In Search of Bald Eagles

July 7, 2015

My boss gave me an seemingly easy job.  "Go find our three breeding pair of bald eagles and see if they have young." Two of these pairs are along the route of my bluebird trail so it seemed like a no brainer.

I personally call the eagles, the Idlewild Eagles, because they have a nest near that spot on Lower Lake, Upper Lake Eagles, and Culver Pond Eagles, again named for their locations.

I haven't made it to Culver Pond yet because I need a truck, which means I need to go after work or on the weekends - we are vehicle poor here- and also need someone to be here to call for help, if needed.

I thought I knew exactly where the Idlewild bald eagles are nesting across from my Bluebird Box16W.

The tree seems to have two nests in it


But maybe not.

A tree further to the left of the one in the first picture

And they mostly just sit - sometimes for the 30 - 40 minutes I watch them.  But the other day, I heard crows behind the nest and one eagle went on a little flight that looked like the kind of flights they do when protecting an active nest. But I've seen no feeding, and no babies.

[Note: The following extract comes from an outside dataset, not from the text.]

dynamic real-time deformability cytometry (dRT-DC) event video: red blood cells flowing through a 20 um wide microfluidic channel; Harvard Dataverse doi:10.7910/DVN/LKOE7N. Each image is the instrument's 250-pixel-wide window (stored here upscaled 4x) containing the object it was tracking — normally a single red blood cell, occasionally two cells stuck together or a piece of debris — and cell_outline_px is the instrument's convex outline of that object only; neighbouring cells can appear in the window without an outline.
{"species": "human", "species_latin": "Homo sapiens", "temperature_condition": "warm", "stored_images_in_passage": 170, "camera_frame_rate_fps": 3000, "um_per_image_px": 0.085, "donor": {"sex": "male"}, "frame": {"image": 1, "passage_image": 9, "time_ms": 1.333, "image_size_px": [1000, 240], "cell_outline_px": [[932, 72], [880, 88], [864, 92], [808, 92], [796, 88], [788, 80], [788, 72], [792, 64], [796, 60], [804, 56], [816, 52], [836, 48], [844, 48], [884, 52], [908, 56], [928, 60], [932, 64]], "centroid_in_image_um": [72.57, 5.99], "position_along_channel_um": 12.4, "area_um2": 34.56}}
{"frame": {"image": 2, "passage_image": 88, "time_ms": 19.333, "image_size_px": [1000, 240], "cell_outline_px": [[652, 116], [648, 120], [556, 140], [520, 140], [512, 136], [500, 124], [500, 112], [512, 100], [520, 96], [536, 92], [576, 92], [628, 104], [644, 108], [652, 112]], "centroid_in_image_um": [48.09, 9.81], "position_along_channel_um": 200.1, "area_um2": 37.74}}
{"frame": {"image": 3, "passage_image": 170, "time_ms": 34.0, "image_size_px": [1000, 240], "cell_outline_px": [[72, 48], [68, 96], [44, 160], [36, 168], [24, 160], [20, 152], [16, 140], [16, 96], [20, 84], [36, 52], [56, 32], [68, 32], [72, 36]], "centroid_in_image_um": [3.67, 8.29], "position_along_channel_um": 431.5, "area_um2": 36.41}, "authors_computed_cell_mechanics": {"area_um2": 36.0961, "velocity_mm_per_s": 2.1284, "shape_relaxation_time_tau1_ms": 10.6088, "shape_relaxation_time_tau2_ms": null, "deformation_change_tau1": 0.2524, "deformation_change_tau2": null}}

The Upper Lake Eagles are even harder to see.  They have one nest where it is easy to observe from the road.  But they are using a nest in the last group of Engelmann Spruce along Upper Lake  - near the southeastern end.  I spent about an hour just observing and did find the parents.  But no nest and no young were visible.  So I decided to hike in and find the nest.

The Upper Lake eagles have a nest in this patch of trees

Almost as soon as I left the car, and before I found a way through the strip of willows, a bald eagle came flying at me, screaming.  It continued to either fly or sit in the top of a tree and curse me.  Finally, a few hours later, its mate joined in the yelling. But even though I wove back and forth through the area, I never could see the nest.  But I had a wonderful morning walking through forest, meadow, and marsh and having to jump little streams or backtrack for larger ones.


An unhappy bird

I found a nice game trail through the willows. And I was calling to any bears
and had my bear spray. 


Curse you, woman.  Get off my property!

Almost stepped in this lovely little pool

Liatris likes marshy places - these are almost at the end of their bloom

Some parts looked like Goldilocks' woods


Many of the trees had bases about a foot high, made of leftover
pieces of pinecone - left behind by the numerous squirrels in the area

I scared a squirrel away from his dinner

You can't see me

One of several streams I crossed

He's STILL mad at me and now so was his mate

Indian paintbrush was blooming heavily in places

A view of Upper Lake as I was walking out

This eagle watched me leave, still yelling

I'm sure these guys have an active nest. I'll keep watching for fledglings.

On the personal front, friends have just left from meeting me in Yellowstone for four days.  I'm working four or five hard and long days, then taking off to play with another friend next weekend. Last week, I only worked Friday and Saturday so  I am working more hours to catch up.  While helping Jim with fencing, I got to see a brief glimpse of the back end of a baby moose. And one of my tree swallow parents managed to raise EIGHT babies - they will fledge in the next few days. Life is excellent.